**Written request**
Report how many lines in the items below contain the string "kern", counting only matches with the same capitalization. Give the number alone.

[Items excerpted from a collection]
────

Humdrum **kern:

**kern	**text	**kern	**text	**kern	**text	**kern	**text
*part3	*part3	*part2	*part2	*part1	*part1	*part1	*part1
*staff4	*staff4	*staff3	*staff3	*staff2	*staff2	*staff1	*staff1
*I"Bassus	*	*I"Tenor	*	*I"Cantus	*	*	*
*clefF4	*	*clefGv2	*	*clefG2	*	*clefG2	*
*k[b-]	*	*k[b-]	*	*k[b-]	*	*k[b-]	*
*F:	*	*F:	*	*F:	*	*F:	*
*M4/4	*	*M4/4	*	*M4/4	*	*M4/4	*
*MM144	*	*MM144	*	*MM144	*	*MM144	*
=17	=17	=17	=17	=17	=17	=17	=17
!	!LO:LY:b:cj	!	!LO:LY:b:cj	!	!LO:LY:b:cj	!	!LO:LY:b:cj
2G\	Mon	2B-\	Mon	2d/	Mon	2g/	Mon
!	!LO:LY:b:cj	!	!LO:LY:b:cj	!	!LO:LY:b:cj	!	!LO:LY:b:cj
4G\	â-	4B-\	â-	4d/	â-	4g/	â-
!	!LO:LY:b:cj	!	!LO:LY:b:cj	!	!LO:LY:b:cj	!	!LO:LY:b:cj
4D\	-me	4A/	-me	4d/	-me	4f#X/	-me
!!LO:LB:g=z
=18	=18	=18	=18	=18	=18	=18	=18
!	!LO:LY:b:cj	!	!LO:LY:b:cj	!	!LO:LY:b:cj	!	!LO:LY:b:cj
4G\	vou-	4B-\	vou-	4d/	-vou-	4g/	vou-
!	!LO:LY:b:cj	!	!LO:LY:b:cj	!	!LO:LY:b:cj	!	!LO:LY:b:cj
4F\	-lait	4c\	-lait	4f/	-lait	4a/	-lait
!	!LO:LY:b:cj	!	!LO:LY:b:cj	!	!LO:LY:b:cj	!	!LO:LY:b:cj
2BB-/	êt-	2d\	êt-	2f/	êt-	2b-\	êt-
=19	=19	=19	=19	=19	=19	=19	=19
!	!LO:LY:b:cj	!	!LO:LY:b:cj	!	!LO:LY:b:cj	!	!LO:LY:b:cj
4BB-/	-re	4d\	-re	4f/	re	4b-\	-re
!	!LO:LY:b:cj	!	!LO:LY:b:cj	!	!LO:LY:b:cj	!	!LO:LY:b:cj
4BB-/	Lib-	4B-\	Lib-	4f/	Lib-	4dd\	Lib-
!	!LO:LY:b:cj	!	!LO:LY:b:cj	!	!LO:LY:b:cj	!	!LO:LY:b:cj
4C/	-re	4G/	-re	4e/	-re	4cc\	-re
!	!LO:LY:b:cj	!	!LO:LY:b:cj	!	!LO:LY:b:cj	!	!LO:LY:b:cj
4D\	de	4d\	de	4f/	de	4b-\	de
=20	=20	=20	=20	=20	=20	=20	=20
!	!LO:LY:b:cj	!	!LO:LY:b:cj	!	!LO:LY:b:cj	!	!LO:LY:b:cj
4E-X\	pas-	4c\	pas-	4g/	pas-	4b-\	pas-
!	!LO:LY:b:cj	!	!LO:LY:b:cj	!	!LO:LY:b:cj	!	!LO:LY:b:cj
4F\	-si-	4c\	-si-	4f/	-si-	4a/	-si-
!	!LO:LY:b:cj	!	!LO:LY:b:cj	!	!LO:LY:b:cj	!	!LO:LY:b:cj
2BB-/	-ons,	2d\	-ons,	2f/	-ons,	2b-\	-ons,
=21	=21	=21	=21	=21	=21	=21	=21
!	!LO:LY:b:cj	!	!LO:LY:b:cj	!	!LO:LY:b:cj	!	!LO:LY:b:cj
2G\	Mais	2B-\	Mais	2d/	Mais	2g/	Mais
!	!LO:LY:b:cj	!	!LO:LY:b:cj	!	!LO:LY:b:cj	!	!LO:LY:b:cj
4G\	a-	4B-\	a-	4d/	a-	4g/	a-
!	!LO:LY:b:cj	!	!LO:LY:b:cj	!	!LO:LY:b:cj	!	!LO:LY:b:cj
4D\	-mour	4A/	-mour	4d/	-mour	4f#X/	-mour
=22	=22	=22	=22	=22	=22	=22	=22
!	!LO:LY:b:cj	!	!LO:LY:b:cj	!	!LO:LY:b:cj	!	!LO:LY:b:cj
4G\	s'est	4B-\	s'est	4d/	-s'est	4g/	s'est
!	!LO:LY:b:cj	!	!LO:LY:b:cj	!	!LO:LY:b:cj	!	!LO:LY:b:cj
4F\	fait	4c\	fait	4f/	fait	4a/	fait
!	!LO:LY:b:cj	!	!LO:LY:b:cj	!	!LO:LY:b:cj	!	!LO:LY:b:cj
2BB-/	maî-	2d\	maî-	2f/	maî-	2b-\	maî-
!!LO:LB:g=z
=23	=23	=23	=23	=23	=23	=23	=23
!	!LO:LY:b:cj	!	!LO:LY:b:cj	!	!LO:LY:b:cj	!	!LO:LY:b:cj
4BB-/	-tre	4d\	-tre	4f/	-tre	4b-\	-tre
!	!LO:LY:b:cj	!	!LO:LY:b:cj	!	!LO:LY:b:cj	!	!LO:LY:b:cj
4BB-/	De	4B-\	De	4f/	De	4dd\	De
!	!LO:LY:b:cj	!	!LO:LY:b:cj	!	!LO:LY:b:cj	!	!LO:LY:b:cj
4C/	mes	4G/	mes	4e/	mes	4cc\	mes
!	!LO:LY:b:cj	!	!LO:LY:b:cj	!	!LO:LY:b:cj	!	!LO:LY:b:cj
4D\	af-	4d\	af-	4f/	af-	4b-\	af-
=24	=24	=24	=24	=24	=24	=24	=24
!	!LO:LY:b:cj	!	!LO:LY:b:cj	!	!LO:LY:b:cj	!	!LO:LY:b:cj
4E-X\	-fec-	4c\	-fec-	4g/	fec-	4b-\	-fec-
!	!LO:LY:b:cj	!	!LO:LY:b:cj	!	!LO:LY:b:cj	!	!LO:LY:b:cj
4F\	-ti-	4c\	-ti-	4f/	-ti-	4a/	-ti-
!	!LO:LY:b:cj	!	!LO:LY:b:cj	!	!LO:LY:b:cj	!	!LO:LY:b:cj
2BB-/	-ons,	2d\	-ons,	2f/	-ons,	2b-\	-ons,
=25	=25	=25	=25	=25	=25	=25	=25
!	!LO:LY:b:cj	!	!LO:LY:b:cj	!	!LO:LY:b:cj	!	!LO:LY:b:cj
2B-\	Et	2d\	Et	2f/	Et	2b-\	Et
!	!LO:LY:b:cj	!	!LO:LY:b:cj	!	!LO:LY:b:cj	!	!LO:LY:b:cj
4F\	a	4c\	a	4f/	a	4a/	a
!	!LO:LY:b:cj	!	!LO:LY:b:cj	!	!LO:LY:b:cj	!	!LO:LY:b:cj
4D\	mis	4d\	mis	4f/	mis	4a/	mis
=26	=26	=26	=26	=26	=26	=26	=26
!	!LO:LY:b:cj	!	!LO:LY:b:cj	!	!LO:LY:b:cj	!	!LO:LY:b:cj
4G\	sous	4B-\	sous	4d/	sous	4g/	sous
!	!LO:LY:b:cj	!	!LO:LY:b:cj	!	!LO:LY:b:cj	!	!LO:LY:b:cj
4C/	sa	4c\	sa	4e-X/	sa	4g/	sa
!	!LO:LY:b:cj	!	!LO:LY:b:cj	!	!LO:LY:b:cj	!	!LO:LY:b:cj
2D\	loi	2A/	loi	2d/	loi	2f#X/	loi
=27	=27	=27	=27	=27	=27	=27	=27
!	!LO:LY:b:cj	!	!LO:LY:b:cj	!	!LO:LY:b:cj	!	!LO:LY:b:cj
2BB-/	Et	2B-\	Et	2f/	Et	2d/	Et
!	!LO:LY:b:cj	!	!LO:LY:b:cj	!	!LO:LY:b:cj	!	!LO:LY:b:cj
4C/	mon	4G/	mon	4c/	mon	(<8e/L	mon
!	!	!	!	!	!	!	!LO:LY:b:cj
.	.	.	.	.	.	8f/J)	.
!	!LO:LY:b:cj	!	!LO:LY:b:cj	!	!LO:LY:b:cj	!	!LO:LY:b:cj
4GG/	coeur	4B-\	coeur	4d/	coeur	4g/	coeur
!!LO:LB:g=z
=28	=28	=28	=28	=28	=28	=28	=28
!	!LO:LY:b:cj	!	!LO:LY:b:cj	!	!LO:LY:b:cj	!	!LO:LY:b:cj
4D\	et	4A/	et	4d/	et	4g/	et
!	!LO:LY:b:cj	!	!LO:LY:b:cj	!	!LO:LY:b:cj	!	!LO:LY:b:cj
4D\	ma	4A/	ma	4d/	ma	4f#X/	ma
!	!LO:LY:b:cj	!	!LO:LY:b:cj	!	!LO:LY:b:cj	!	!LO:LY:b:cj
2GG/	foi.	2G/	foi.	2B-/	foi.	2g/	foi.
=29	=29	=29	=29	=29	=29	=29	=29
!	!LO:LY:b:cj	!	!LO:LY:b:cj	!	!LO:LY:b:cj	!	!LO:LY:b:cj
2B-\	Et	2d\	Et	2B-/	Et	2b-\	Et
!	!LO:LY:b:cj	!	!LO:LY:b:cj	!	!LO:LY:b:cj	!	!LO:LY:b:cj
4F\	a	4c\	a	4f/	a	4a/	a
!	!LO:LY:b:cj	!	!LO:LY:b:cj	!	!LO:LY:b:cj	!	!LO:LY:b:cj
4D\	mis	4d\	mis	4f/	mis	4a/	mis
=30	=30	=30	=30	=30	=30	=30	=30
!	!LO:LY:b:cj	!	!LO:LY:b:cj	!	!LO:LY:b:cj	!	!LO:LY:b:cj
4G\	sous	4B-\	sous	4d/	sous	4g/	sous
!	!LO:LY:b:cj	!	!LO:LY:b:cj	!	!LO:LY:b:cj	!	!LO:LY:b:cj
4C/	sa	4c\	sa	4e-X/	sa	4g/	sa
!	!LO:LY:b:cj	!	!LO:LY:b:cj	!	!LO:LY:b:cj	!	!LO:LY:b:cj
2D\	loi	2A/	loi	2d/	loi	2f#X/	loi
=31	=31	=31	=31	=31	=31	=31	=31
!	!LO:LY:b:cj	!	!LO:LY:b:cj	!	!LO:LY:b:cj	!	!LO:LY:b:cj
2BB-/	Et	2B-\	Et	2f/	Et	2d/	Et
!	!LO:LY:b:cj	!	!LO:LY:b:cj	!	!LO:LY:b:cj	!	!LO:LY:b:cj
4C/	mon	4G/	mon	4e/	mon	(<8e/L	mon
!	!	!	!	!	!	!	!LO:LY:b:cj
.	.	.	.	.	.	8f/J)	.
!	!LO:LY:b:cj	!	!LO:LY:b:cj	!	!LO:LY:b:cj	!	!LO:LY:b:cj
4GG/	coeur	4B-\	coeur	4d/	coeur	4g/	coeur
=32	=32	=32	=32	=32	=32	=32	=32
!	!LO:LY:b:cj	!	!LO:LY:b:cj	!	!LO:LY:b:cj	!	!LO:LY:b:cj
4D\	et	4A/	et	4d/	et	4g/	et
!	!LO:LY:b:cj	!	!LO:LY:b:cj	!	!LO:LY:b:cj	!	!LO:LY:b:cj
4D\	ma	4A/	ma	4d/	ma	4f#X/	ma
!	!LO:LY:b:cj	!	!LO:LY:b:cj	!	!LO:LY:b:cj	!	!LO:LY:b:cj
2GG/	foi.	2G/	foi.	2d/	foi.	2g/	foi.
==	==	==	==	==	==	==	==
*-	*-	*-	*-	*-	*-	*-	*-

────

**Completed task**
2